From word-representable graphs to altered Tverberg-type theorems

TL;DR

This paper explores how various classes of graphs can be realized as nerve complexes of point sets in Euclidean space, linking word-representable graphs to Tverberg-type theorems and convex geometry.

Contribution

It establishes that multiple graph classes, including triangle-free, circle, outerplanar, and bipartite graphs, can be induced as nerve complexes in Euclidean space, connecting graph theory and convex geometry.

Findings

Triangle-free, circle, outerplanar, and bipartite graphs can be realized as nerve complexes.

Word-representable graphs encode 1-skeletons of simplicial complexes.

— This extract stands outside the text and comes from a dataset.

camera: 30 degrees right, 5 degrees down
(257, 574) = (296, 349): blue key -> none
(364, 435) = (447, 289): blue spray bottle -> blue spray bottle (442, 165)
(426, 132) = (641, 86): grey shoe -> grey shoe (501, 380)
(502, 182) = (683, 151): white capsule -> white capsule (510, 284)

Sets of points in Euclidean space can generate these nerve complexes.

Abstract

Tverberg's theorem says that a set with sufficiently many points in $\mathbb{R}^d$ can always be partitioned into $m$ parts so that the $(m-1)$-simplex is the (nerve) intersection pattern of the convex hulls of the parts. In arXiv:1808.00551v1 [math.MG] the authors investigate how other simplicial complexes arise as nerve complexes once we have a set with sufficiently many points. In this paper we relate the theory of word-representable graphs as a way of codifying $1$-skeletons of simplicial complexes to generate nerves. In particular, we show that every $2$-word-representable triangle-free graph, every circle graph, every outerplanar graph, and every bipartite graph could be induced as a nerve complex once we have a set with sufficiently many points in $\mathbb{R}^d$ for some $d$.